СПИСОК ЗАДАНИЙ |
**a)** Ответьте по тексту о Робере Риччи:
(i) В какие годы Люсьен Лелонг возглавлял Профсоюзную палату парижской высокой моды?
(ii) Кто создал для Лелонга несколько флаконов для духов?
(iii) Из кого состоял совет, помогавший президенту палаты?
**b)** Почему, согласно тексту о Робере Риччи, только Профсоюзная палата была уполномочена подписывать коллективные трудовые соглашения? Ответьте в одном-трех предложениях.

ИЗВЛЕЧЕННЫЙ ТЕКСТ |
━━━━━━━━━━━━━━━━

Робер Риччи часто ездил с Сюзанной и Марком в Эльзас, где находилась фабрика Лалика. Часами он мог фотографировать пейзажи и цветы. Но, несмотря на все свои увлечения, Робер никогда не забывал о работе; обещание, данное матери, он выполнял неукоснительно, никогда не выпуская из виду дела дома моды. К тому же с Раймондой и маленькой дочкой Робер постоянно ездил на виллы своей матери – его энергии можно позавидовать. В 1936 году он успешно провел переговоры с сотрудниками дома моды, не дав им начать забастовку, из-за которой многие предприятия были вынуждены прекратить работу. Дома моды Нины Риччи это не коснулось, но Робер сделал определенные выводы и обратился в Профсоюзную палату парижской высокой моды, где подружился с коллегами, в том числе с соотечественницей своих предков, итальянкой Эльзой Скиапарелли. В тот момент самая престижная ассоциация профессионалов моды переживала не лучшие времена: Великая депрессия истощила и разобщила ее. Новоизбранный президент Люсьен Лелонг призвал своих коллег оставить разногласия и помочь ему восстановить Палату высокой моды. Лелонг был давно знаком с Рене Лаликом, который создал для него несколько флаконов для духов, поэтому фактически входил в ту же компанию, с которой проводил время Робер Риччи. С 1937 по 1947 год Лелонг возглавлял Профсоюзную палату парижской высокой моды. Как и Робер, он понимал, какая сложилась обстановка в стране и мире, поэтому в одном из своих первых выступлений в качестве президента палаты он сказал: «Мы заявляем, что на социальном уровне мы и наши дома принадлежим к среднему классу, и мы желаем не только абсолютного равенства прав для всех, но и обязанностей. Не должно существовать ни чувства превосходства, ни проблем с людьми. Давайте четко заявим, что с точки зрения качества не существует ни маленьких, ни средних, ни больших домов. Давайте считать навсегда признанным, что каждый дом, независимо от его важности, фактически или в потенциале содержит принцип творчества и что его промышленное развитие будет способствовать успеху и качеству».
В таких творческих отраслях, как мода, предложенное Лелонгом и однозначно поддержанное Робером Риччи сочетание творческого начала и бизнеса представлялось тогда сложной задачей. Но дома моды, столкнувшись с проблемами, понимали, что им предстоит объединиться, чтобы создать общие механизмы, которые помогли бы противостоять кризисам без применения жестких мер. Именно в 1937 году Робер, поддерживавший начинания Лелонга, стал вице-президентом Профсоюзной палаты. Члены палаты выбирали президента каждый год по принципу «один дом моды – один голос». В решении многочисленных задач президенту помогал ежегодно избираемый совет, состоявший из двух вице-президентов, секретаря, казначея и аудитора. Все они были управляющими домов высокой моды. Во Франции тех лет палата являлась единственной организацией профессионалов моды, признанной государственными органами, Национальным экономическим советом, профсоюзом производителей тканей и профсоюзами рабочих. Таким образом, только палата была уполномочена подписывать коллективные трудовые соглашения.

━━━━━━━━━━━━━━━━

РАЗДЕЛ ДАННЫХ |

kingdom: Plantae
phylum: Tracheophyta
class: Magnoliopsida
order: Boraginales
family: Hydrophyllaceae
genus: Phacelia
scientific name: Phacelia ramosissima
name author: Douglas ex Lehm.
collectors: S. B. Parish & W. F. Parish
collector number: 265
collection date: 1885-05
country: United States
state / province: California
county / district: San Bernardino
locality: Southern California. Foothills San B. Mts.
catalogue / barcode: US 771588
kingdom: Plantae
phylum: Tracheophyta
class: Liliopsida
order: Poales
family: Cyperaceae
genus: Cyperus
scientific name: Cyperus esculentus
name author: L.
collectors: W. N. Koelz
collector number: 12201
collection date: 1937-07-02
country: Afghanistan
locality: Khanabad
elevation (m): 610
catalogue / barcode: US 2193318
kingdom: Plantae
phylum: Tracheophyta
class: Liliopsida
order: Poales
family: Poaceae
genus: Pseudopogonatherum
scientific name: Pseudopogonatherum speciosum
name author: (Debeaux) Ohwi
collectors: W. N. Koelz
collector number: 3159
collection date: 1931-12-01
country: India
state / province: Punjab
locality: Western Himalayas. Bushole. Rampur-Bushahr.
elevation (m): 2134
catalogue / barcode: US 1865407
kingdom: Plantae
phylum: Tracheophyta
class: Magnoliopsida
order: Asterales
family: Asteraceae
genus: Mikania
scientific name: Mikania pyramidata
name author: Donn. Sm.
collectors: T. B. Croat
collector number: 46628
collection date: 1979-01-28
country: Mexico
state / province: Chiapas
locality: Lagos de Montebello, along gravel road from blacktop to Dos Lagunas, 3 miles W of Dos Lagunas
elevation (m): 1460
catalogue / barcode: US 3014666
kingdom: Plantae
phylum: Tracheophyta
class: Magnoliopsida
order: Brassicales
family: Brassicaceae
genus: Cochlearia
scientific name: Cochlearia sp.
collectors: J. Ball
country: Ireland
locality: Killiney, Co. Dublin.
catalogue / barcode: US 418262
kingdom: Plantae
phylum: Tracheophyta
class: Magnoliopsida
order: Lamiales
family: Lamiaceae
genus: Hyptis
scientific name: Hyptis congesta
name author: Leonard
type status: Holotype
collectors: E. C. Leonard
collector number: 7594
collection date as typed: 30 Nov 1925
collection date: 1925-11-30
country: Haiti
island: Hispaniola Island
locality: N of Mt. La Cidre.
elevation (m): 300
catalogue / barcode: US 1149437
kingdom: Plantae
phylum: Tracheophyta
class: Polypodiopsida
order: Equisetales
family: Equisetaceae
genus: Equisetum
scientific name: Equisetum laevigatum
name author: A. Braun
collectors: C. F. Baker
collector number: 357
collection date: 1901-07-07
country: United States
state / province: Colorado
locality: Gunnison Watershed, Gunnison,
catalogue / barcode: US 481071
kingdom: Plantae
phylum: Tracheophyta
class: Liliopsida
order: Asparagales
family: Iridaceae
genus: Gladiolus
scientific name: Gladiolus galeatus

━━━━━━━━━━━━━━━━

ПОЛУЧЕННЫЕ ОТВЕТЫ |
**a)**
(i) С 1937 по 1947 год.
(ii) Рене Лалик.
(iii) Из двух вице-президентов, секретаря, казначея и аудитора.

**b)** Во Франции тех лет палата была единственной организацией профессионалов моды, которую признавали государственные органы, Национальный экономический совет, профсоюз производителей тканей и профсоюзы рабочих. Поэтому подписывать коллективные трудовые соглашения могла только она.